# My new truck!



## rjmoses (Apr 4, 2010)

Just bought it on Craigslist.

Ralph


----------



## Farmerbrown2 (Sep 25, 2018)

I’ll sell you a extend a cab long bed for the same price just comes in fall colors instead of summer.


----------



## carcajou (Jan 28, 2011)

I had one just like it but it was stolen, i think, not really sure, maybe i just forgot where i left it.


----------



## JD3430 (Jan 1, 2012)

You know....it does have nice tires!


----------



## vhaby (Dec 30, 2009)

Hope you got a good deal on it...


----------



## FCF (Apr 23, 2010)

Thing I like is only tires to maintain, always looking showroom new.


----------



## Swv.farmer (Jan 2, 2016)

It really hides scratches and dents well.
I'd say that is a great product.


----------



## endrow (Dec 15, 2011)

I bet that thing really shows the dirt


----------



## somedevildawg (Jun 20, 2011)

I'm sure y'all haggled on the price Ralph.....was you able to convince him to take the camouflage dollar bills?


----------



## Swv.farmer (Jan 2, 2016)

Is comparable to the luxury of the 100,000
dollar farm pickup??


----------



## rjmoses (Apr 4, 2010)

Swv.farmer said:


> Is comparable to the luxury of the 100,000
> dollar farm pickup??


Better! Never have to wash it or clean the inside!! Don't have to worry about tearing the upholstery, emptying the ash trays or dirty windows. Great visibility--I can see all around me.
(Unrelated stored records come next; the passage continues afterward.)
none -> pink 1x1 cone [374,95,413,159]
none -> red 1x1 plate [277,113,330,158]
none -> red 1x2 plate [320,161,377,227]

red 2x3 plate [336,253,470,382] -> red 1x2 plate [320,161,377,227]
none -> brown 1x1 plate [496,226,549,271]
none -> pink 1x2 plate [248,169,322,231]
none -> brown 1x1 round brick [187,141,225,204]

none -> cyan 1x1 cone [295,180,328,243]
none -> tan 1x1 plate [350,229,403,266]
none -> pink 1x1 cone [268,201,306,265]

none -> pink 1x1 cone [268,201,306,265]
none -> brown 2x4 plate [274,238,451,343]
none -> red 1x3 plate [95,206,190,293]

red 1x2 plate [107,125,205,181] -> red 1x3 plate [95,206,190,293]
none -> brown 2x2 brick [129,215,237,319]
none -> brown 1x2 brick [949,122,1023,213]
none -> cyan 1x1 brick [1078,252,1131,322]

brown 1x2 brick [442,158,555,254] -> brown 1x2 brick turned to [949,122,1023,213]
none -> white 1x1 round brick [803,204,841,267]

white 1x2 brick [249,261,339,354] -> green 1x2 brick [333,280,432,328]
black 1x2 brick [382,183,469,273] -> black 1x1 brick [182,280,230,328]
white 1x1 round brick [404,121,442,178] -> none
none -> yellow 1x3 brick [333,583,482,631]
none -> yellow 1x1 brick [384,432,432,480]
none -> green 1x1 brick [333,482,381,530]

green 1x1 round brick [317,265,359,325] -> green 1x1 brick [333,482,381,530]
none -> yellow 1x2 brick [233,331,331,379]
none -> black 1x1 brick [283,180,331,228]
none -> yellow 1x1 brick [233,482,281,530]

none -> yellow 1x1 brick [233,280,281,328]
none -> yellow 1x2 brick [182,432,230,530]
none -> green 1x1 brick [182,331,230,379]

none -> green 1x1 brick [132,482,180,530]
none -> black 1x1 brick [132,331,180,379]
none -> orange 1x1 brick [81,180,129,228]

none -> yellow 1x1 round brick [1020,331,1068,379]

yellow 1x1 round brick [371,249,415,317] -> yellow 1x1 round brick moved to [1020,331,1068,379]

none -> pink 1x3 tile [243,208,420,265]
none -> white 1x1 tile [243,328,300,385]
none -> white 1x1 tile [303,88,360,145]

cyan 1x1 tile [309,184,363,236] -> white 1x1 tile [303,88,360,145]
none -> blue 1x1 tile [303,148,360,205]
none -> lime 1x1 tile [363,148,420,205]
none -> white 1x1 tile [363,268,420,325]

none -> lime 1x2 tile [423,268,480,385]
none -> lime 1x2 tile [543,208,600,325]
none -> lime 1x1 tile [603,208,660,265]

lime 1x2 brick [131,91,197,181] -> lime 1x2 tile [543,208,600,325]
For some reason, the review mirror looks like I'm going forward

It does ride a little low to the ground, though--Almost feels like I'm sitting in the dirt. Acceleration is a little slow. But, then again, even a Cadillac or Mercedes always leave a little to be desired.

Ralph


----------



## FCF (Apr 23, 2010)

Better yet no more tickets- it's a STEALTH truck. You could probably sell it to the gubmint for a generous profit when you decide to let it go.


----------